— TASK GOAL —
Could you copy every record below exactly as it stands?

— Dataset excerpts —
------------
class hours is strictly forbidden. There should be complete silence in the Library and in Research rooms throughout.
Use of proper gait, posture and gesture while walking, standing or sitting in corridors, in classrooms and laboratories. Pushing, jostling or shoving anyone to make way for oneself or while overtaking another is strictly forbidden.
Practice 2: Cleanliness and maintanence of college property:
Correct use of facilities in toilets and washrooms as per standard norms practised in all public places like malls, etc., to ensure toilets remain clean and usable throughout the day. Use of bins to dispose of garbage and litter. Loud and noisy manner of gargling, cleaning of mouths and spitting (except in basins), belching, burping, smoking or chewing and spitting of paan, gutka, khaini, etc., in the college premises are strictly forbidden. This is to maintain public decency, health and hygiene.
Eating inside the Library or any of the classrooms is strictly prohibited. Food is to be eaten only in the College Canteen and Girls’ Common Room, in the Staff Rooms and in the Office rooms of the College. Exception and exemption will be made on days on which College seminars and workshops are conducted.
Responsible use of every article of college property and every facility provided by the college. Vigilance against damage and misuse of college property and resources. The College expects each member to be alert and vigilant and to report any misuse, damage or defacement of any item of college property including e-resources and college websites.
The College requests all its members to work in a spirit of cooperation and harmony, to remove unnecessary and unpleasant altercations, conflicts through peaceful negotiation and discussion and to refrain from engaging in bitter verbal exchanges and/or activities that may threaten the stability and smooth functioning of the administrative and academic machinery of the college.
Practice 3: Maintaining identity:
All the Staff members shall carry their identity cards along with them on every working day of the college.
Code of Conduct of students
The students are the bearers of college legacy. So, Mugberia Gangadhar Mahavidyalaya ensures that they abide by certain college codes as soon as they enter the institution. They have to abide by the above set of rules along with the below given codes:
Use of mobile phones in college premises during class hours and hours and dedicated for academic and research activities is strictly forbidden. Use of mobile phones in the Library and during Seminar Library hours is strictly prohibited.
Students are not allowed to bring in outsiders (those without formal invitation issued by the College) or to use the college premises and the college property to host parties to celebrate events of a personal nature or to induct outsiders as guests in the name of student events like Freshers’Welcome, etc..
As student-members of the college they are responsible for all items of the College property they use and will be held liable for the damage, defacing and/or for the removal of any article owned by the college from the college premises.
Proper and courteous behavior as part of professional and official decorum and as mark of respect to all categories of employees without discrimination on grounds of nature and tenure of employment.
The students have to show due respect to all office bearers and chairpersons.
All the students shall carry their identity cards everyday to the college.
------------
— TASK RESPONSE —
class hours is strictly forbidden. There should be complete silence in the Library and in Research rooms throughout.
Use of proper gait, posture and gesture while walking, standing or sitting in corridors, in classrooms and laboratories. Pushing, jostling or shoving anyone to make way for oneself or while overtaking another is strictly forbidden.
Practice 2: Cleanliness and maintanence of college property:
Correct use of facilities in toilets and washrooms as per standard norms practised in all public places like malls, etc., to ensure toilets remain clean and usable throughout the day. Use of bins to dispose of garbage and litter. Loud and noisy manner of gargling, cleaning of mouths and spitting (except in basins), belching, burping, smoking or chewing and spitting of paan, gutka, khaini, etc., in the college premises are strictly forbidden. This is to maintain public decency, health and hygiene.
Eating inside the Library or any of the classrooms is strictly prohibited. Food is to be eaten only in the College Canteen and Girls’ Common Room, in the Staff Rooms and in the Office rooms of the College. Exception and exemption will be made on days on which College seminars and workshops are conducted.
Responsible use of every article of college property and every facility provided by the college. Vigilance against damage and misuse of college property and resources. The College expects each member to be alert and vigilant and to report any misuse, damage or defacement of any item of college property including e-resources and college websites.
The College requests all its members to work in a spirit of cooperation and harmony, to remove unnecessary and unpleasant altercations, conflicts through peaceful negotiation and discussion and to refrain from engaging in bitter verbal exchanges and/or activities that may threaten the stability and smooth functioning of the administrative and academic machinery of the college.
Practice 3: Maintaining identity:
All the Staff members shall carry their identity cards along with them on every working day of the college.
Code of Conduct of students
The students are the bearers of college legacy. So, Mugberia Gangadhar Mahavidyalaya ensures that they abide by certain college codes as soon as they enter the institution. They have to abide by the above set of rules along with the below given codes:
Use of mobile phones in college premises during class hours and hours and dedicated for academic and research activities is strictly forbidden. Use of mobile phones in the Library and during Seminar Library hours is strictly prohibited.
Students are not allowed to bring in outsiders (those without formal invitation issued by the College) or to use the college premises and the college property to host parties to celebrate events of a personal nature or to induct outsiders as guests in the name of student events like Freshers’Welcome, etc..
As student-members of the college they are responsible for all items of the College property they use and will be held liable for the damage, defacing and/or for the removal of any article owned by the college from the college premises.
Proper and courteous behavior as part of professional and official decorum and as mark of respect to all categories of employees without discrimination on grounds of nature and tenure of employment.
The students have to show due respect to all office bearers and chairpersons.
All the students shall carry their identity cards everyday to the college.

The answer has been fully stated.